== INFORMATION SUPPLIED ==

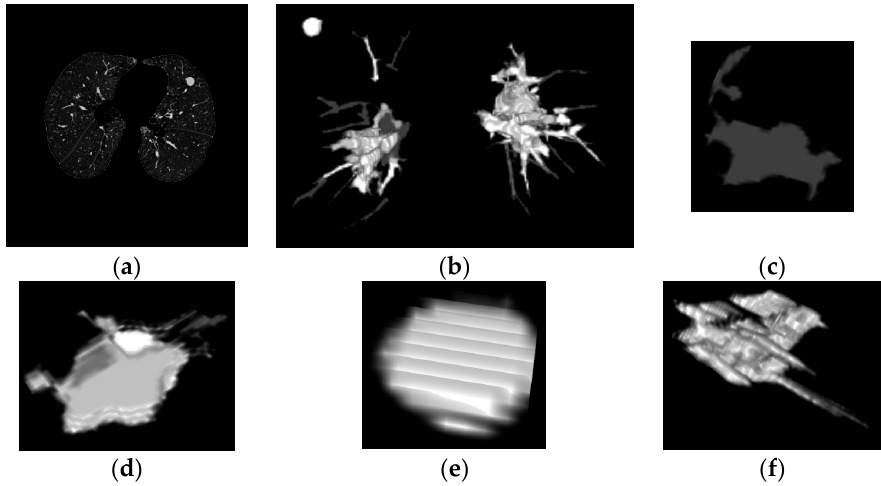
Figure 5. Lung nodule detection with false positives ( a ) CT image showing all the structures; ( b ) Lung 3D reconstruction; ( c – f ) all possible candidates before classification; ( c ) and ( d ) Non ‐ nodules; ( e ) lung nodules determine after classification; ( f ) False positive presented in the detection.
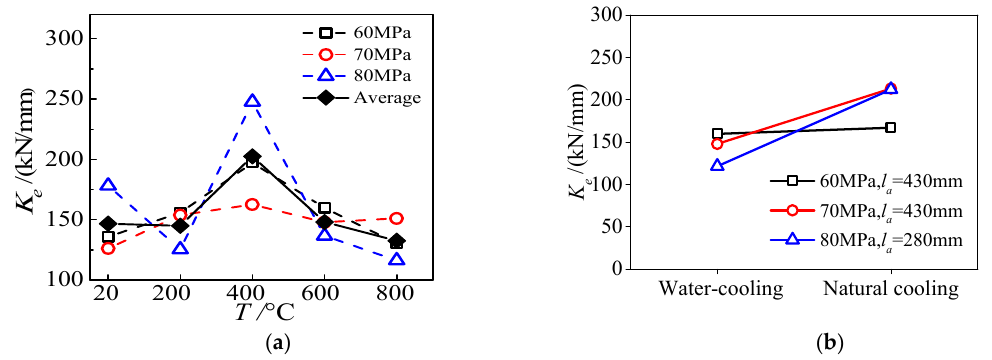
Figure 20. Shear bond stiffness of specimens ( a ) maximum temperature; ( b ) cooling method.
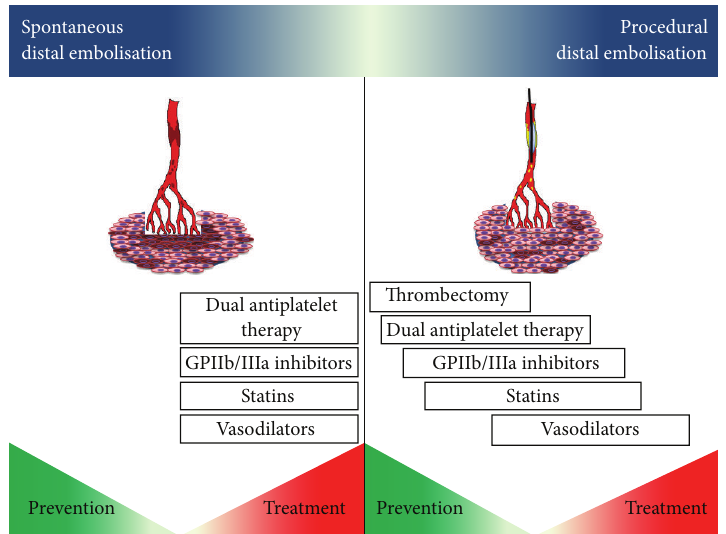
Figure 4: Prevention and treatment of spontaneous and procedural distal embolisation. Main mechanical and pharmacological options to treat and prevent distal embolisation in native vessels are reported according to their contribution in dealing with both spontaneous and procedural distal embolisation. Notably since spontaneous distal embolisation has already occurred or is ongoing at admission, pharmacologicalstrategiesareadoptedwithanonly“therapeutic”intentioninordertoreducetheimpactofemboliseddebrisonmyocardium. On the contrary the same drugs have a double role, preventive and therapeutic, in case of procedural distal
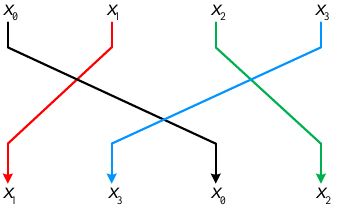
Figure 5. The process of branch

== PROBLEM STATEMENT ==
In your copy of the listing, please omit the pictures and keep every word exact.

== SOLUTION ==
Figure 5. Lung nodule detection with false positives ( a ) CT image showing all the structures; ( b ) Lung 3D reconstruction; ( c – f ) all possible candidates before classification; ( c ) and ( d ) Non ‐ nodules; ( e ) lung nodules determine after classification; ( f ) False positive presented in the detection.
Figure 20. Shear bond stiffness of specimens ( a ) maximum temperature; ( b ) cooling method.
Figure 4: Prevention and treatment of spontaneous and procedural distal embolisation. Main mechanical and pharmacological options to treat and prevent distal embolisation in native vessels are reported according to their contribution in dealing with both spontaneous and procedural distal embolisation. Notably since spontaneous distal embolisation has already occurred or is ongoing at admission, pharmacologicalstrategiesareadoptedwithanonly“therapeutic”intentioninordertoreducetheimpactofemboliseddebrisonmyocardium. On the contrary the same drugs have a double role, preventive and therapeutic, in case of procedural distal
Figure 5. The process of branch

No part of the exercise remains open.